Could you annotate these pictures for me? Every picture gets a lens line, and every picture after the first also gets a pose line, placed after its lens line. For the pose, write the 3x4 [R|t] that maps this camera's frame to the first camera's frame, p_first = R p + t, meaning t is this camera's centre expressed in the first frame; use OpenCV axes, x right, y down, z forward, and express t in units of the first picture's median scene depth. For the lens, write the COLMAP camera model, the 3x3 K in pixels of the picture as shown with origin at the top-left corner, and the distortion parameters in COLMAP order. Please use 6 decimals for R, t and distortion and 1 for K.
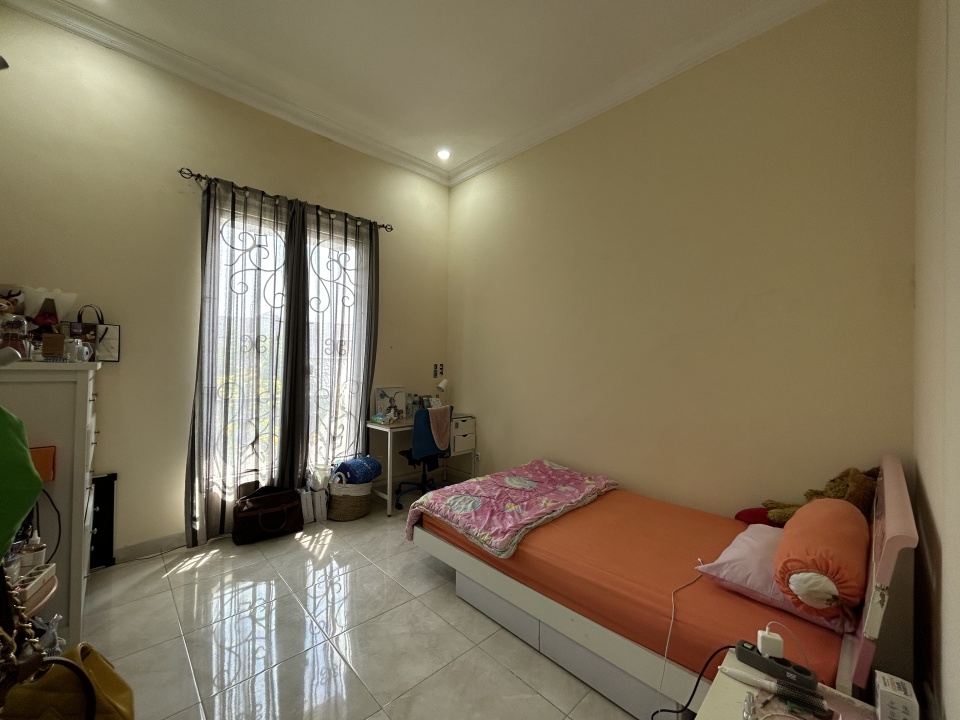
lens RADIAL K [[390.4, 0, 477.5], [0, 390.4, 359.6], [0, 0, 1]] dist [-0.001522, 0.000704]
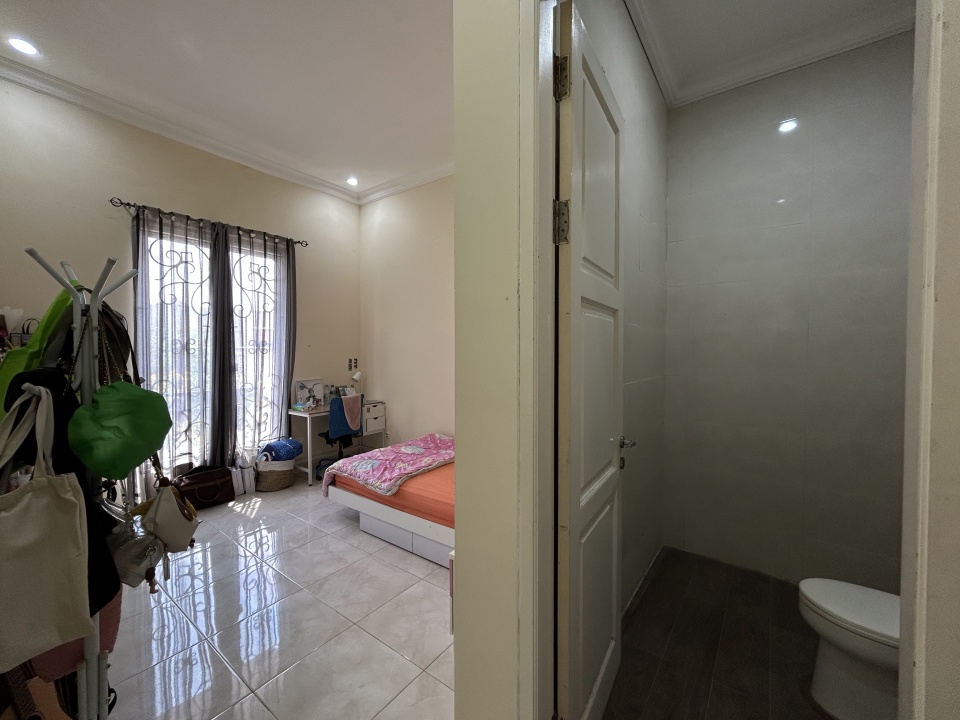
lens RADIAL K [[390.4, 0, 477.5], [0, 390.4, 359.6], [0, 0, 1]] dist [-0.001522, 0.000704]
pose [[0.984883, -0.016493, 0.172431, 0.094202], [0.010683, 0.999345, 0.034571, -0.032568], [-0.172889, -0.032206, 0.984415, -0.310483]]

---

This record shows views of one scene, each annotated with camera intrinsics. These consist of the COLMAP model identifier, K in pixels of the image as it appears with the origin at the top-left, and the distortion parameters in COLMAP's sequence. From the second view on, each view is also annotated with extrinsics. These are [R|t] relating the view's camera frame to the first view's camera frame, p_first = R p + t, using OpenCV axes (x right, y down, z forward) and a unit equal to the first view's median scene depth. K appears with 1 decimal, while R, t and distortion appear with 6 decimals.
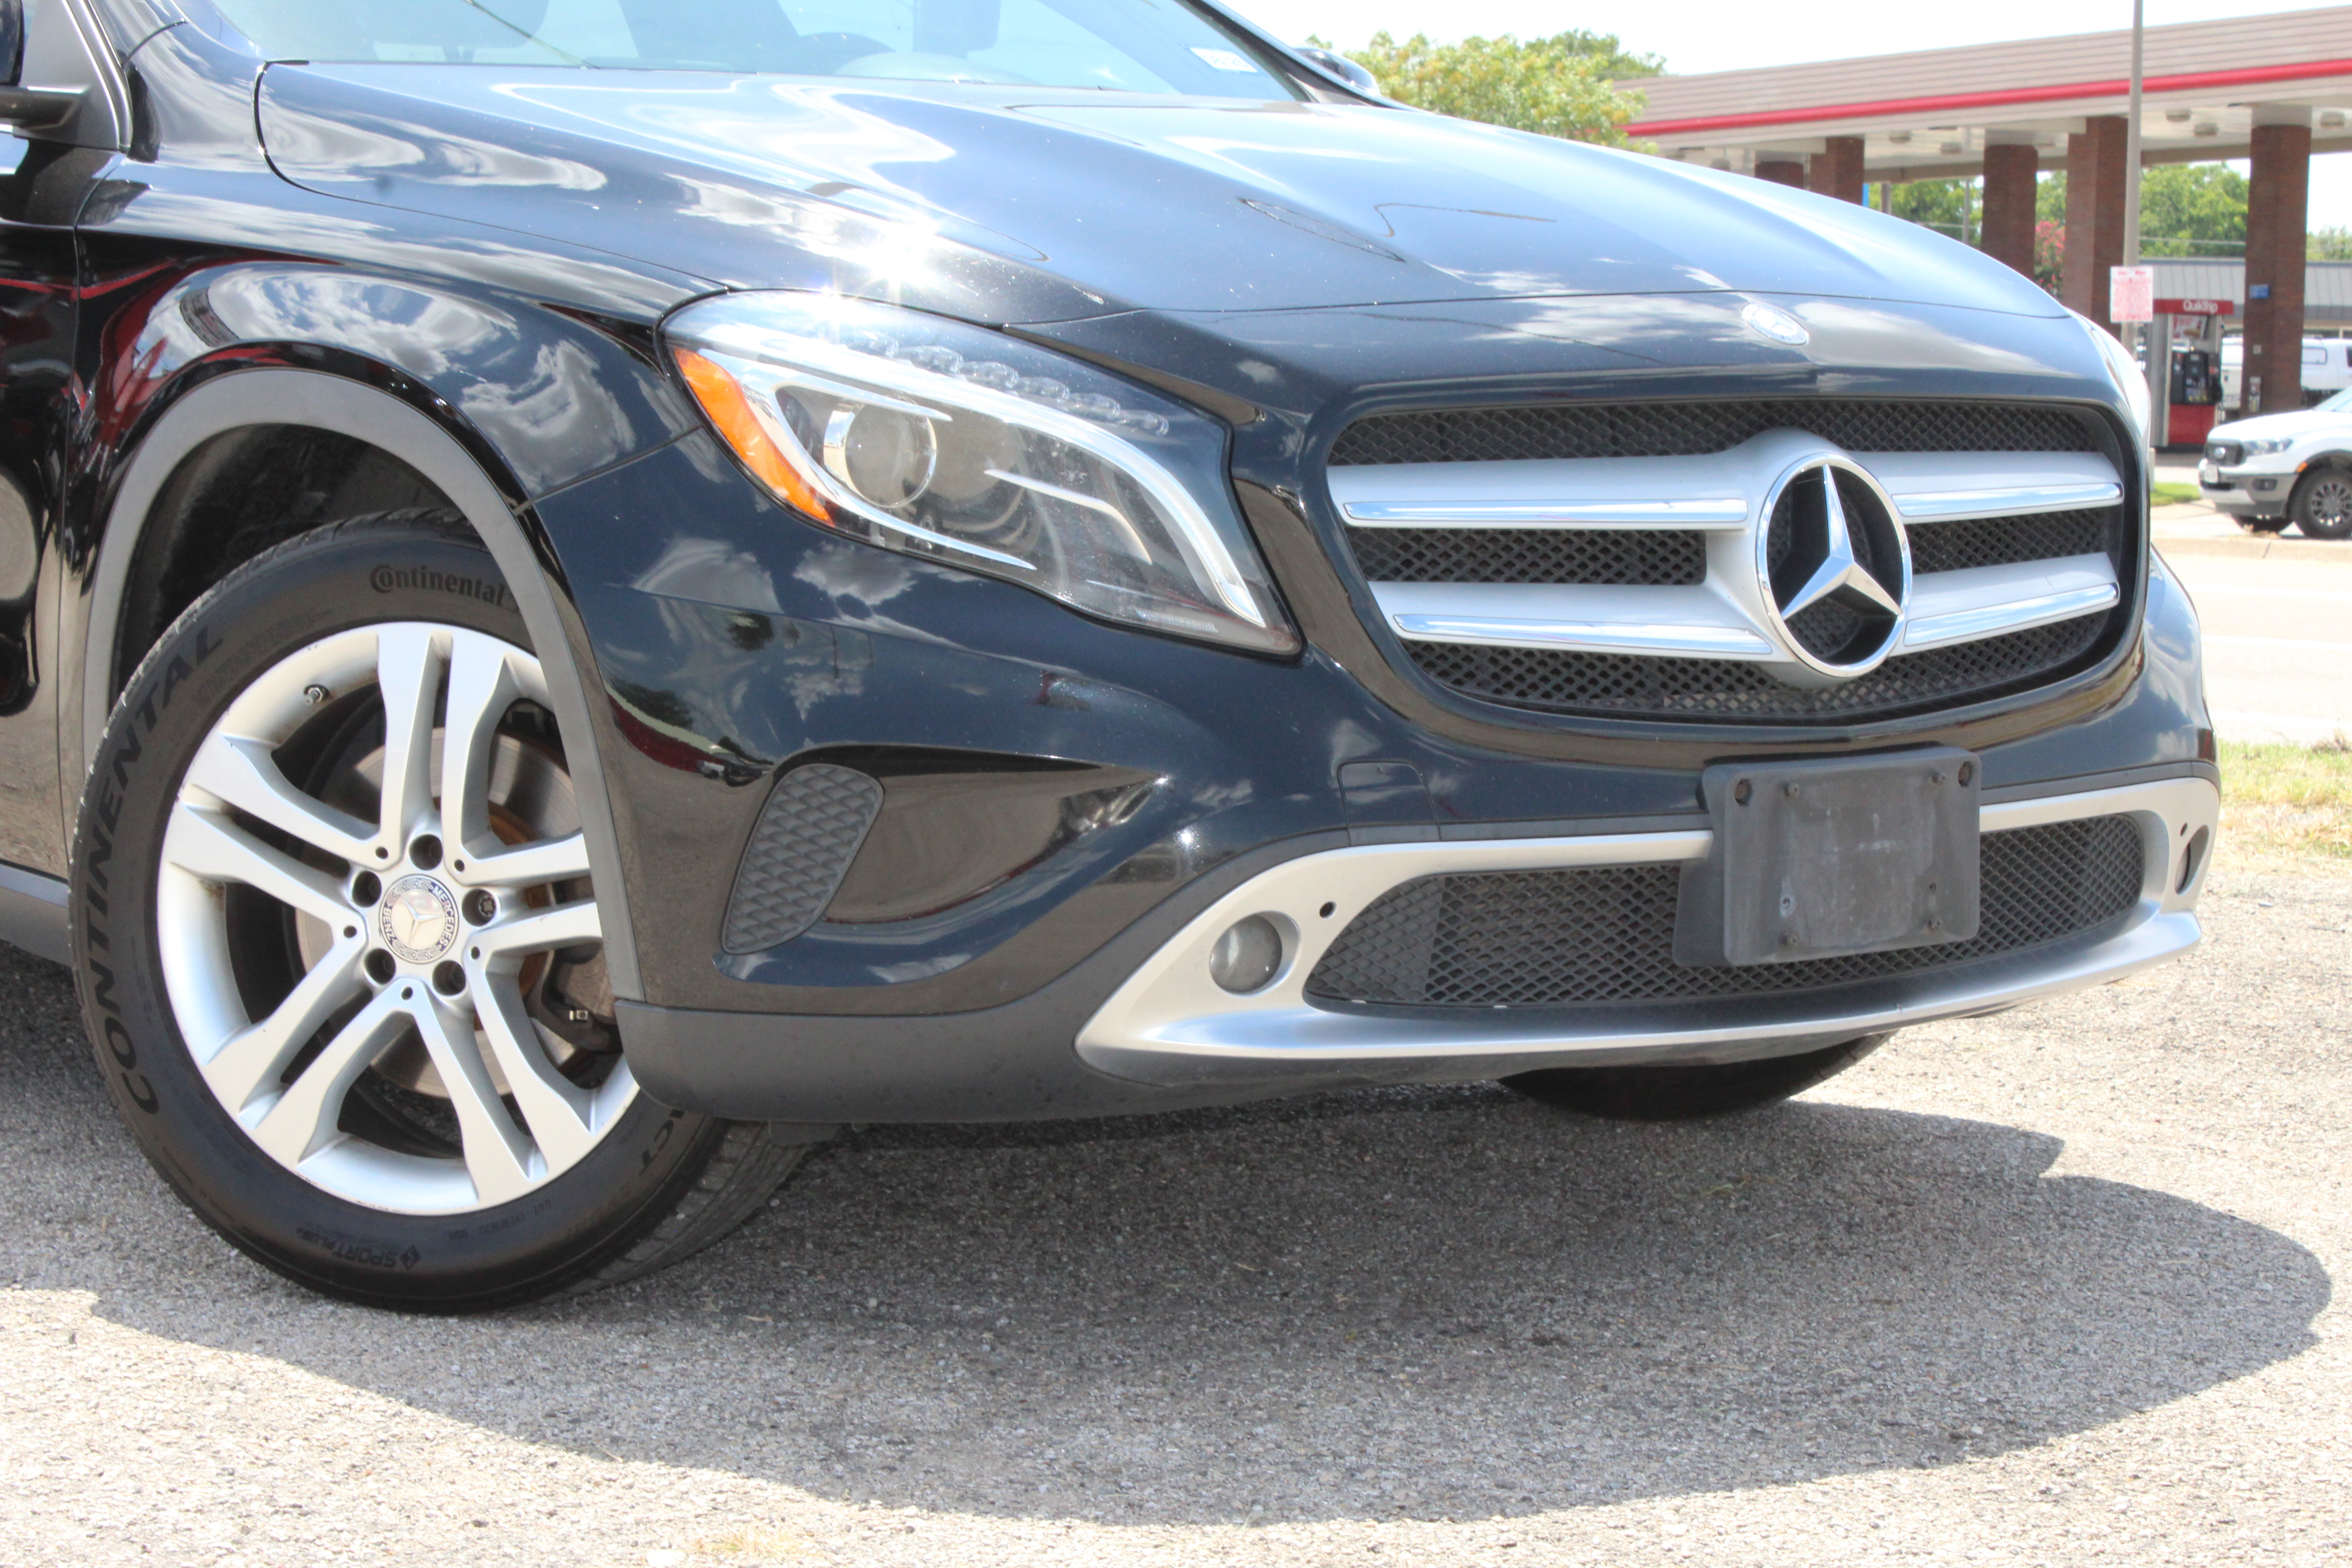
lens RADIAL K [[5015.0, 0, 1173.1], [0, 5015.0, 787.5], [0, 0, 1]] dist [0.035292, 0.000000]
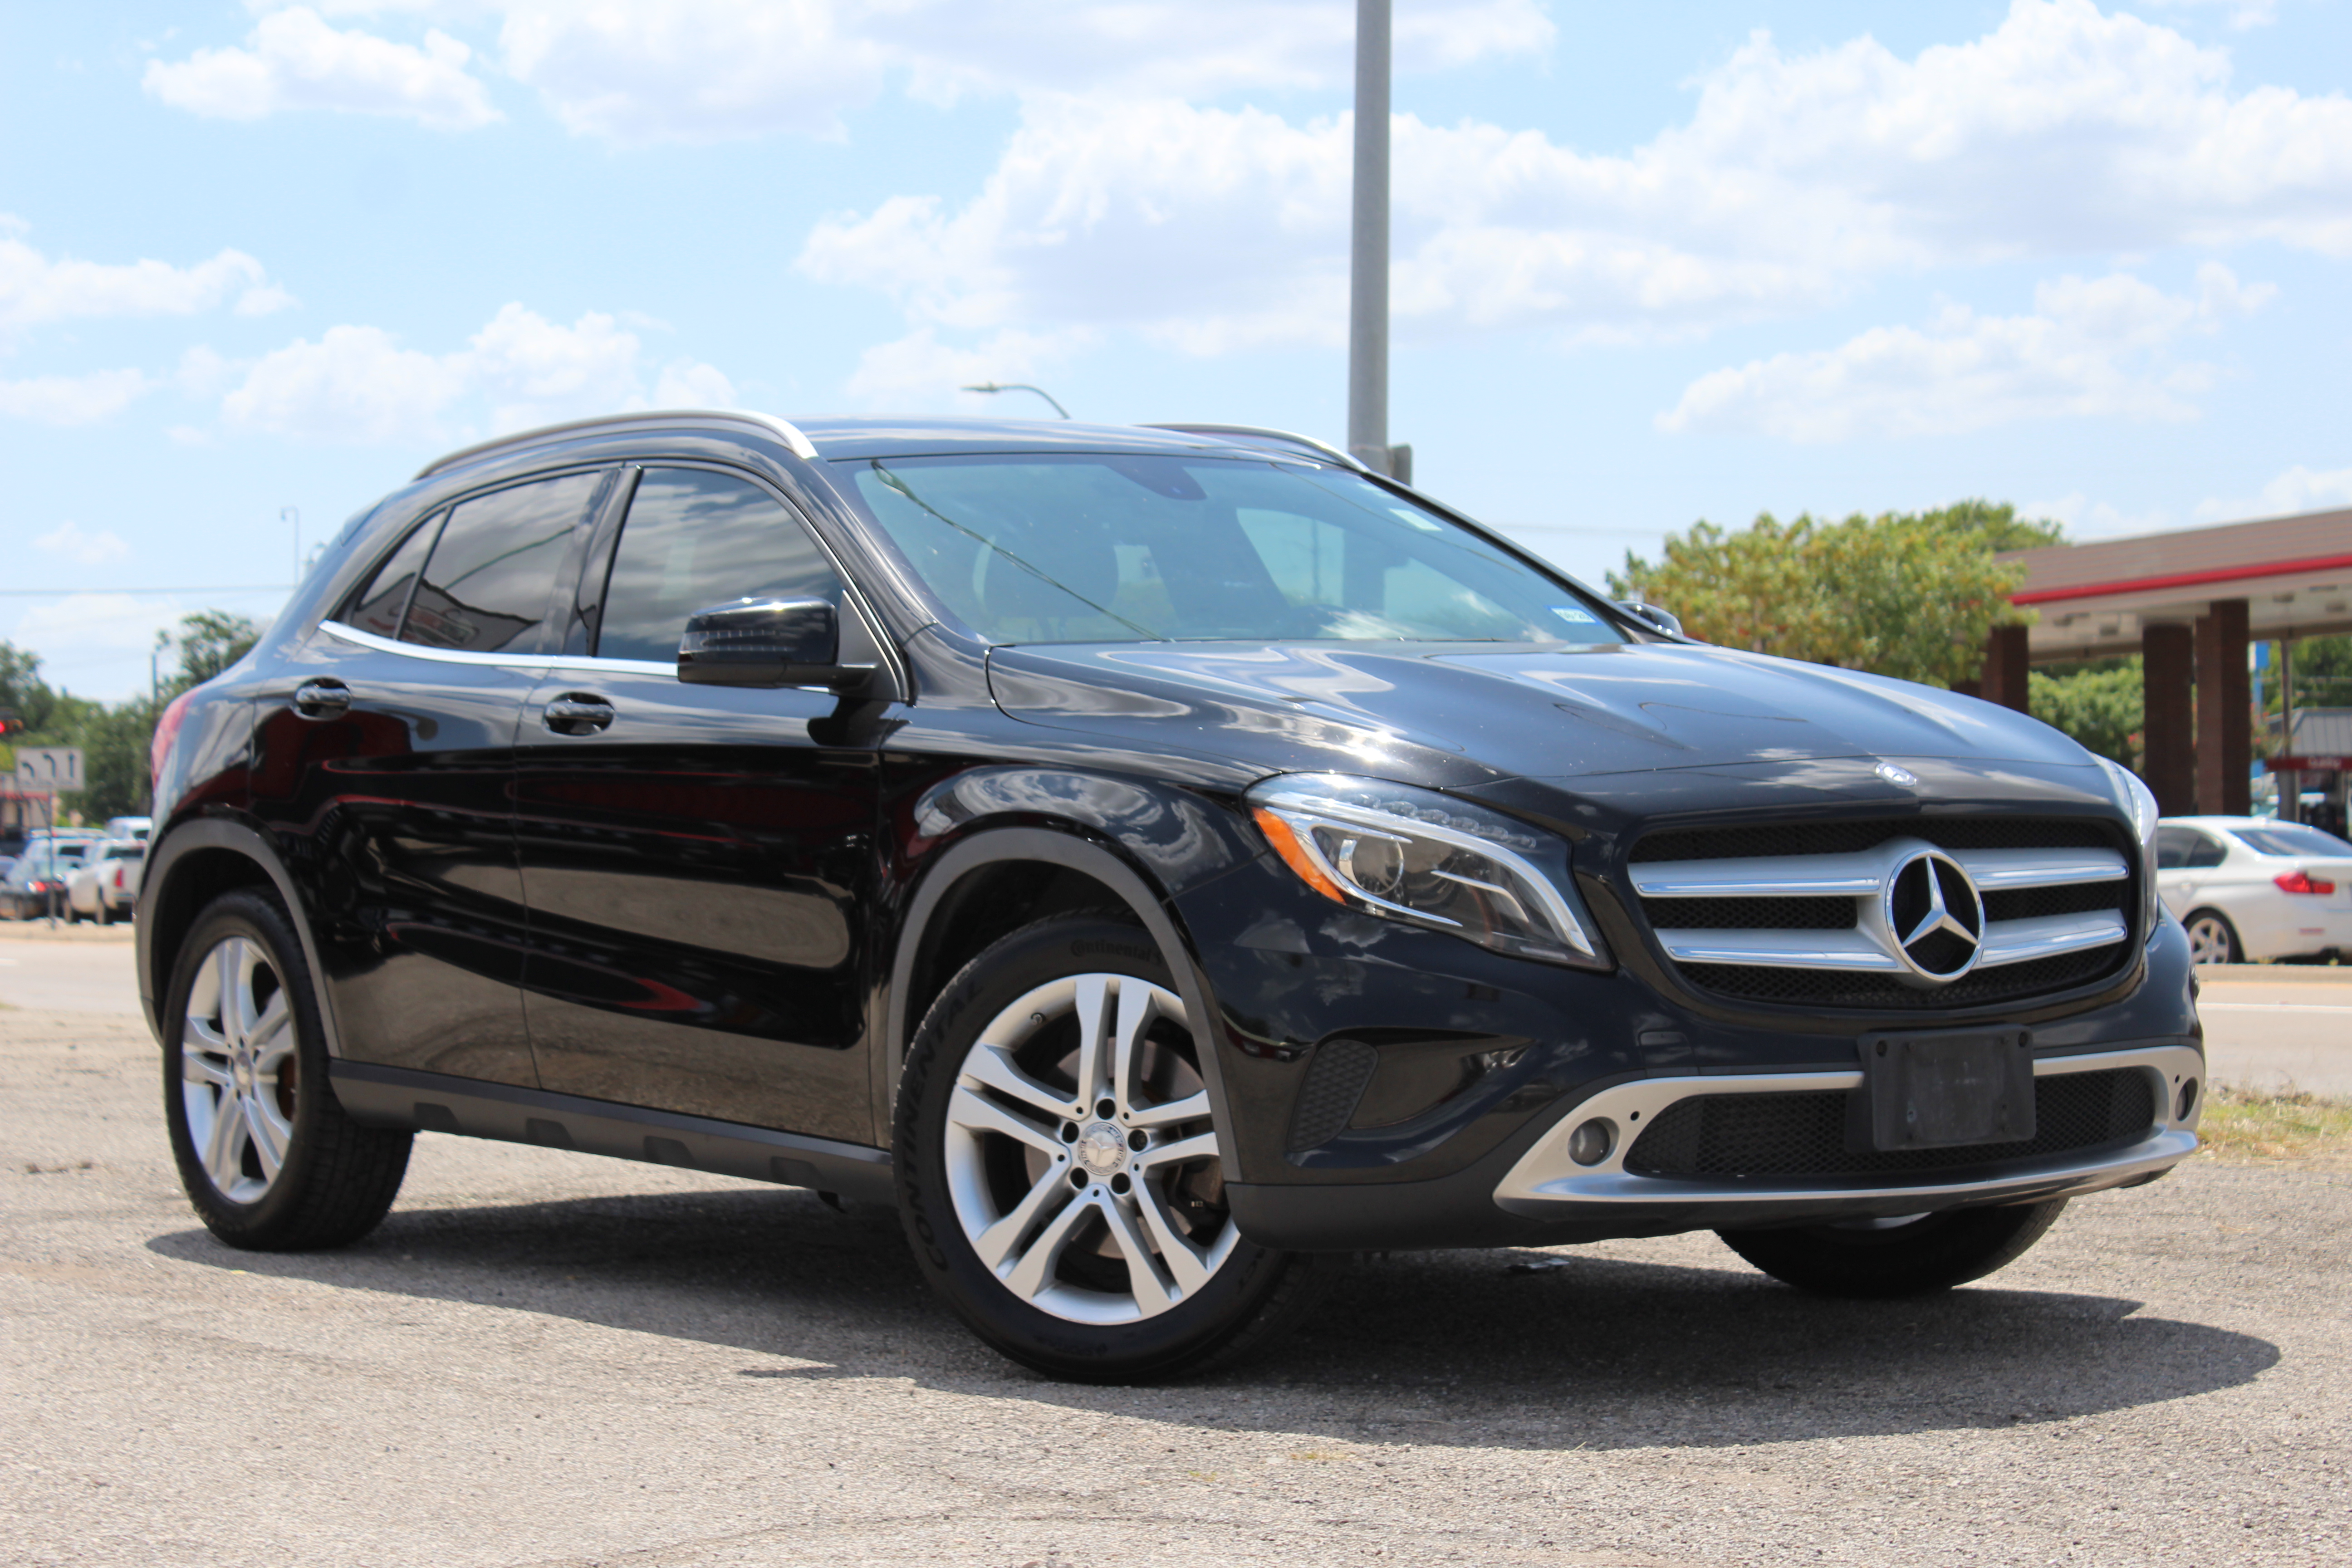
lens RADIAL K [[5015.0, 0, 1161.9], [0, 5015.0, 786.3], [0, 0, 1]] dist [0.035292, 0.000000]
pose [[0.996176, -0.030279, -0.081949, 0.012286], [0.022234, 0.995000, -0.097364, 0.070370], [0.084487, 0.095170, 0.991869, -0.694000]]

Problem description: Put the material into a JSON list of strings, one string per line, with blank lines skipped. Begin at the line that has "Could you annotate", stop after the line that has "-0.032206, 0.984415, -0.310483]]", and leave the pictures out of your answer.

Answer below:
[
  "Could you annotate these pictures for me? Every picture gets a lens line, and every picture after the first also gets a pose line, placed after its lens line. For the pose, write the 3x4 [R|t] that maps this camera's frame to the first camera's frame, p_first = R p + t, meaning t is this camera's centre expressed in the first frame; use OpenCV axes, x right, y down, z forward, and express t in units of the first picture's median scene depth. For the lens, write the COLMAP camera model, the 3x3 K in pixels of the picture as shown with origin at the top-left corner, and the distortion parameters in COLMAP order. Please use 6 decimals for R, t and distortion and 1 for K.",
  "lens RADIAL K [[390.4, 0, 477.5], [0, 390.4, 359.6], [0, 0, 1]] dist [-0.001522, 0.000704]",
  "lens RADIAL K [[390.4, 0, 477.5], [0, 390.4, 359.6], [0, 0, 1]] dist [-0.001522, 0.000704]",
  "pose [[0.984883, -0.016493, 0.172431, 0.094202], [0.010683, 0.999345, 0.034571, -0.032568], [-0.172889, -0.032206, 0.984415, -0.310483]]"
]